Il faut dire que l’étudiant a dû fuir Yale tant la persécution contre les juifs est excluante… Il se retrouve à faire des petits boulots à New York. A étudier la peinture auprès de Max Weber ou Arshile Gorky. Il s’intéresse à Cézanne, à Rembrandt, à Fra Angelico… « Sa peinture figurative des années 1930 étonne aujourd’hui : silhouettes anorexiques sœurs des sculptures de Giacometti, évoluant dans des scènes urbaines aux structures architecturales linéaires, mondes souterrains du métro sévèrement cadrés – les Subway Paintings -, tout un univers existentialiste, presque un décor de théâtre. Les peintures sur papier, aquarelle ou gouache sont une partie importante de son travail et sa première exposition personnelle, en 1933, à Portland, leur est consacrée », écrit Valérie Bougault.

Dès 1938, Mark Rothko s'engage dans une phase d'expérimentation et rejoint les aspirations d'une nouvelle génération d'artistes new-yorkais, regroupés a posteriori sous l'appellation d'école de New York.

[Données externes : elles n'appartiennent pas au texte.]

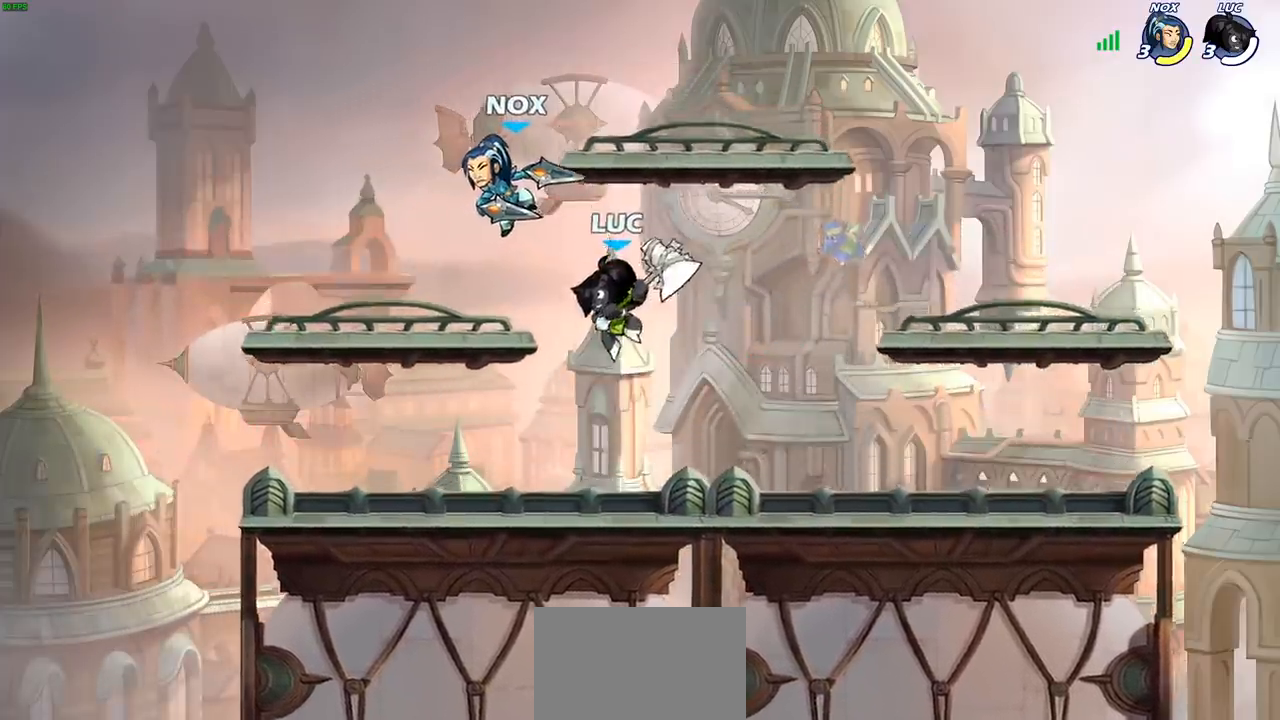
{"buttons": [], "left_stick": "center", "right_stick": "center", "events": [[17, "left_stick", "down"], [83, "SQUARE", "down"], [167, "R2", "up"], [217, "SQUARE", "up"], [250, "left_stick", "center"]]}
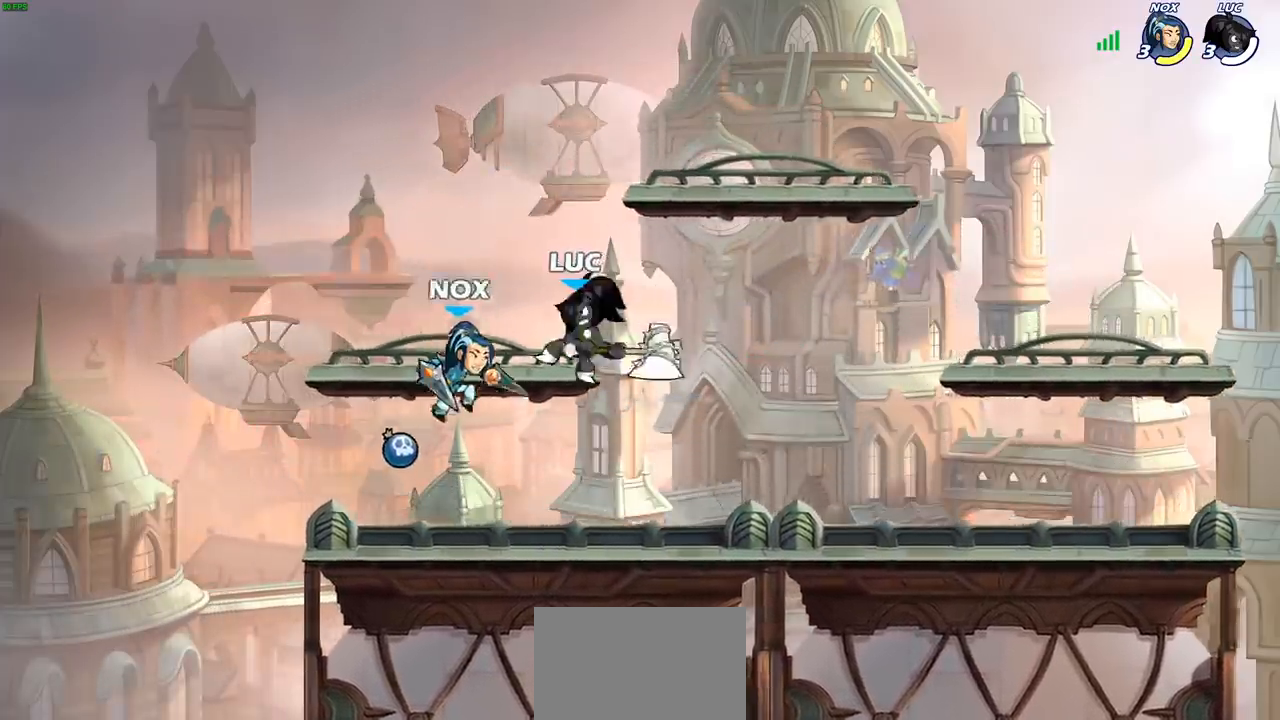
{"buttons": [], "left_stick": "center", "right_stick": "center", "events": [[133, "left_stick", "down"], [233, "SQUARE", "down"], [300, "left_stick", "center"], [333, "SQUARE", "up"]]}
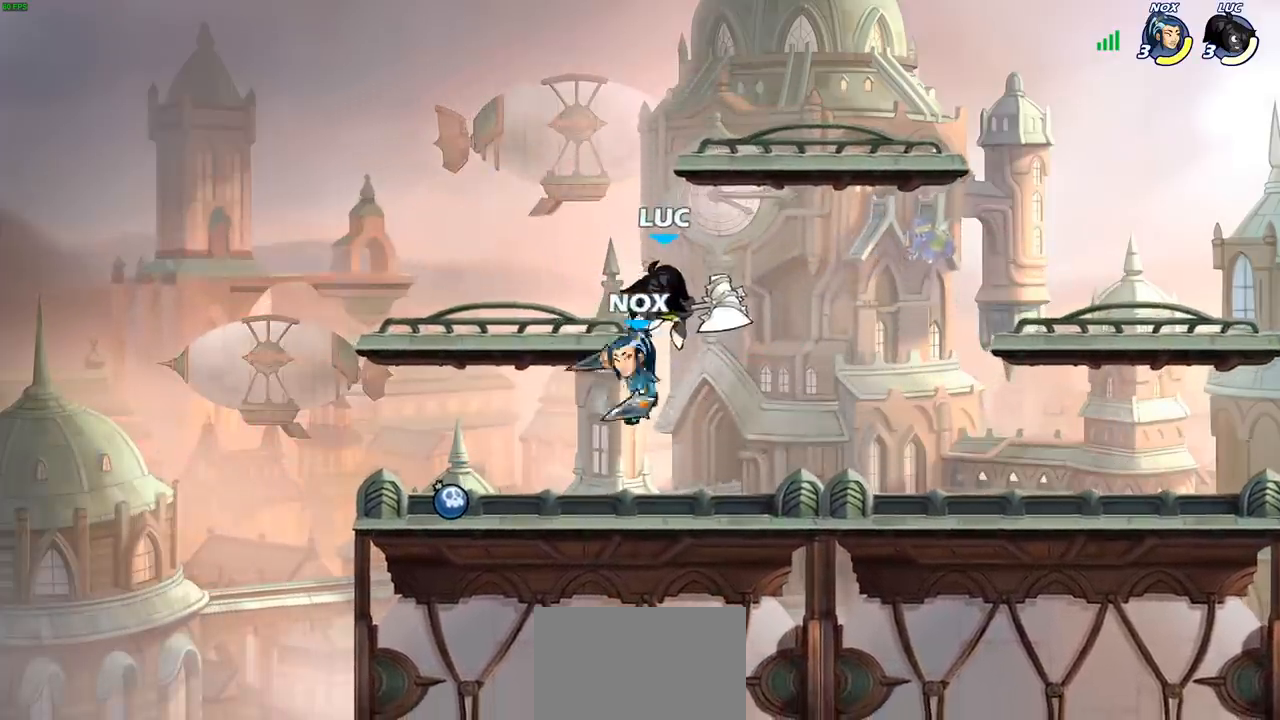
{"buttons": [], "left_stick": "up-right", "right_stick": "center", "events": [[83, "left_stick", "up-left"], [100, "CROSS", "down"], [183, "R2", "down"], [300, "CROSS", "up"], [383, "R2", "up"], [400, "left_stick", "up-right"]]}
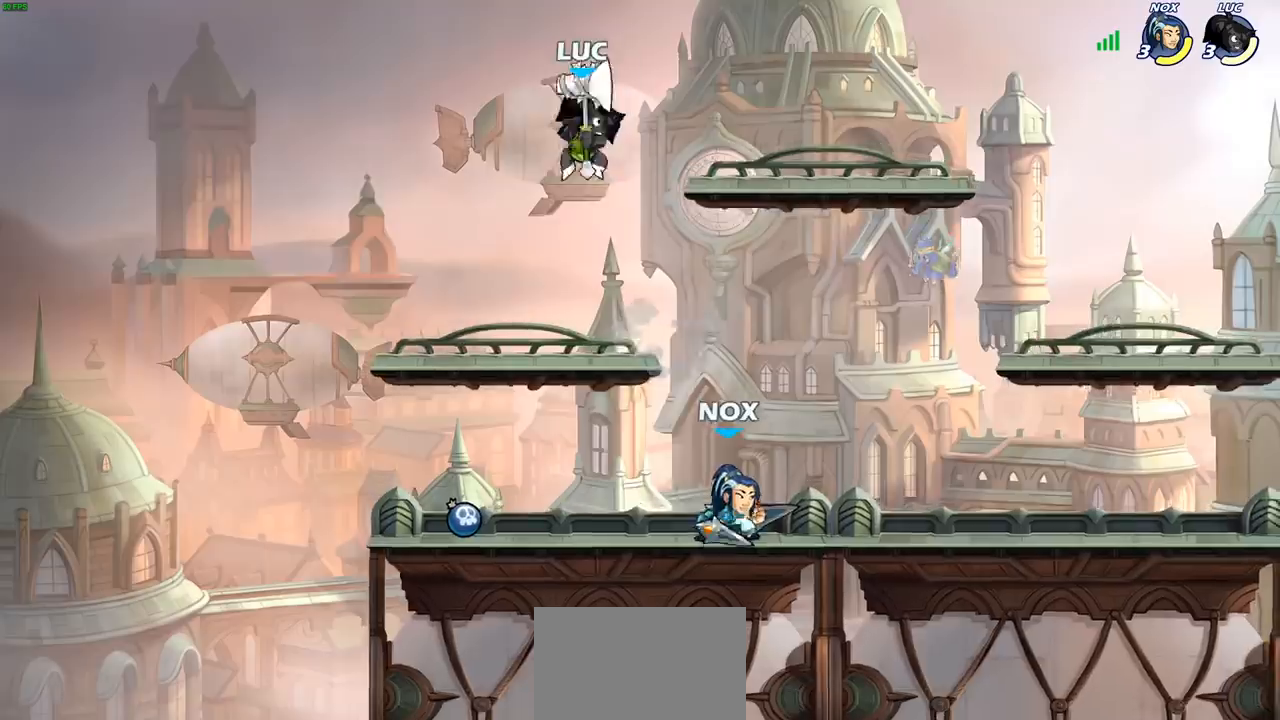
{"buttons": [], "left_stick": "left", "right_stick": "center", "events": [[50, "left_stick", "down-right"], [200, "left_stick", "left"]]}
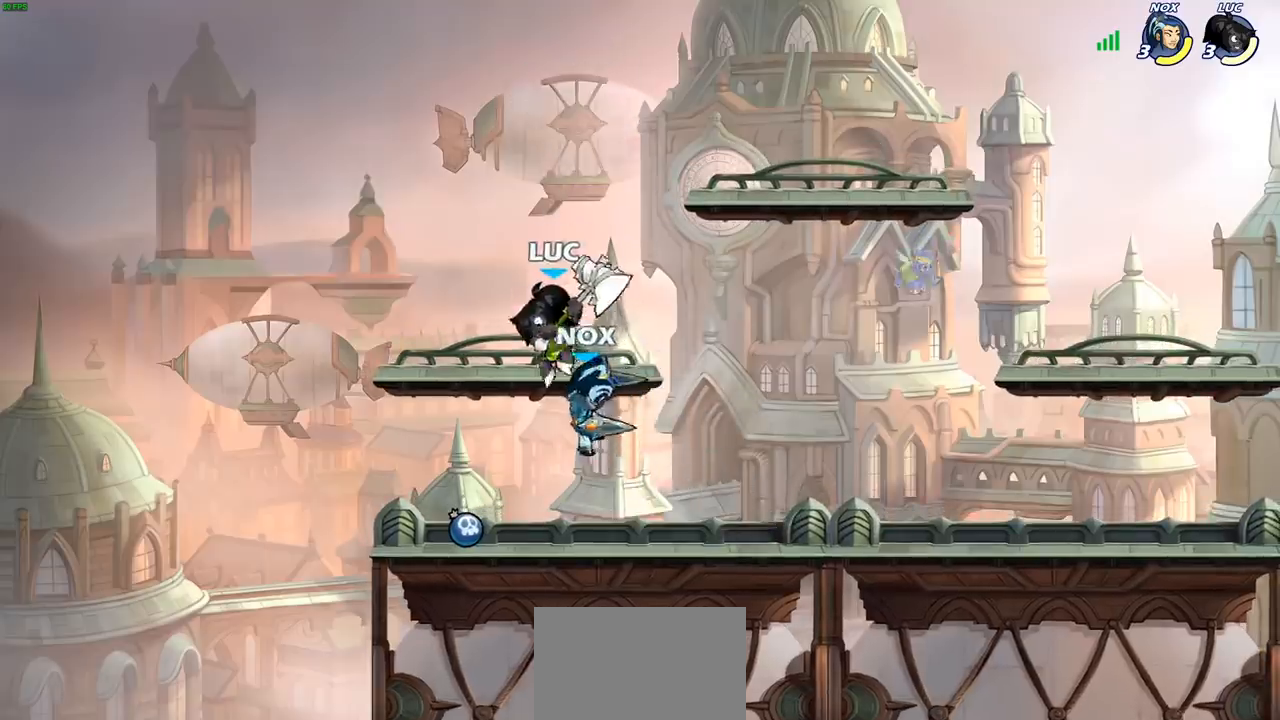
{"buttons": [], "left_stick": "center", "right_stick": "center", "events": [[233, "SQUARE", "down"], [267, "left_stick", "center"], [317, "SQUARE", "up"], [400, "SQUARE", "down"], [500, "SQUARE", "up"]]}
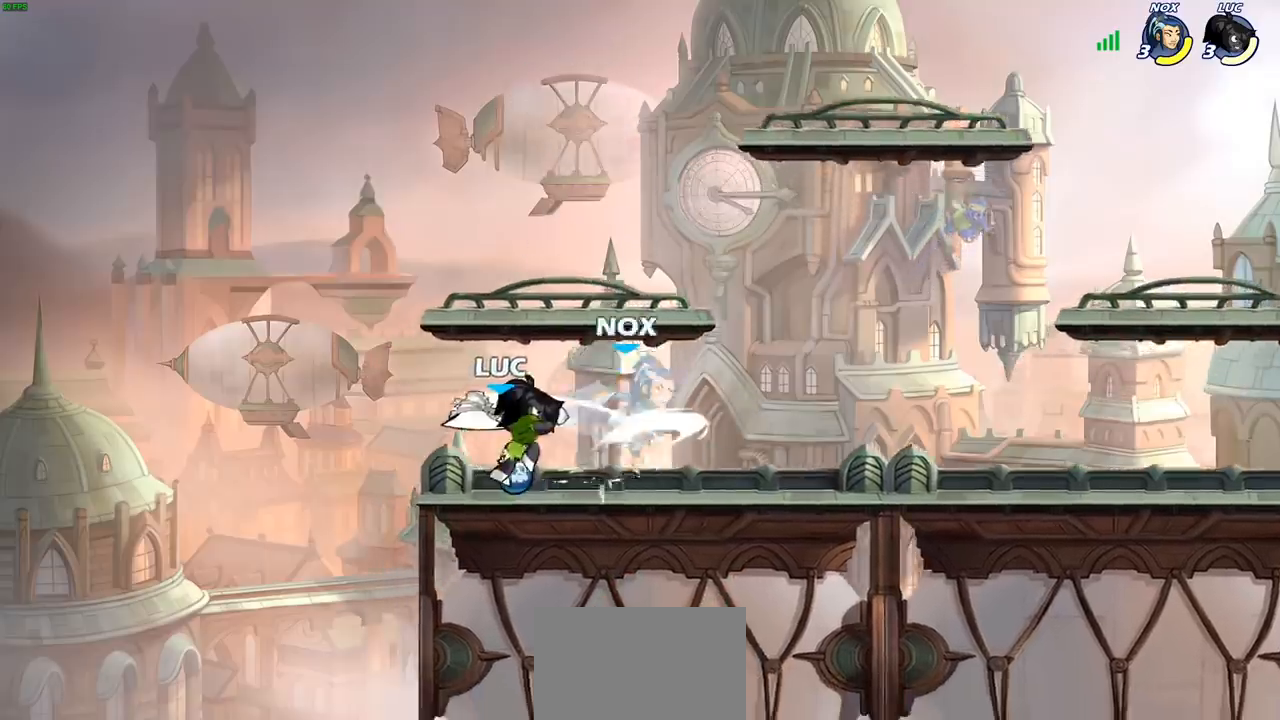
{"buttons": [], "left_stick": "right", "right_stick": "center", "events": [[83, "SQUARE", "down"], [167, "SQUARE", "up"], [250, "SQUARE", "down"], [350, "SQUARE", "up"], [383, "left_stick", "right"]]}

Avec son ami peintre Adolph Gottlieb, il rédige une lettre au critique d’art du New York Times : « 1. Pour nous, l’art est une aventure dans un monde inconnu, dont l’exploration est réservée à ceux qui veulent en prendre le risque. 2. Ce monde de l’imagination est encore à conquérir et s’oppose violemment au sens commun. » S’opposer au sens commun… Je ne sais pas vous, mais moi ça me parle tellement…

Henri Matisse, L’Atelier rouge, 1911, huile sur toile, 181 x 219 cm, New York ©Museum of Modern Art

Henri Matisse, L’Atelier rouge, 1911, huile sur toile, 181 x 219 cm, New York ©Museum of Modern Art

Bref, « les années 1946 à 1949 sont celles du glissement vers l’abstraction », écrit la journaliste de Connaissance des arts. Et miracle : Mark Rothko tombe en arrêt en 1949 devant Le Grand Atelier rouge, d'Henri Matisse, entré dans les collections du MoMA cette année-là. Ce ne sont pas les objets représentés sur la toile qui l’intéressent. Mais bien les espaces qui sont rouges. Vides, et habités à la fois. Il en retient la composition en rectangles, et surtout, l'utilisation de cette couleur. Mais aussi sa vibration et son incroyable pouvoir d'expression. Bientôt, il commence à travailler par grands aplats colorés et lumineux, organisés en bandes ou envahissant la totalité de la surface picturale. Dès lors, Mark Rothko est considéré comme l'un des maîtres de l'expressionnisme abstrait et s'oriente vers le monochrome.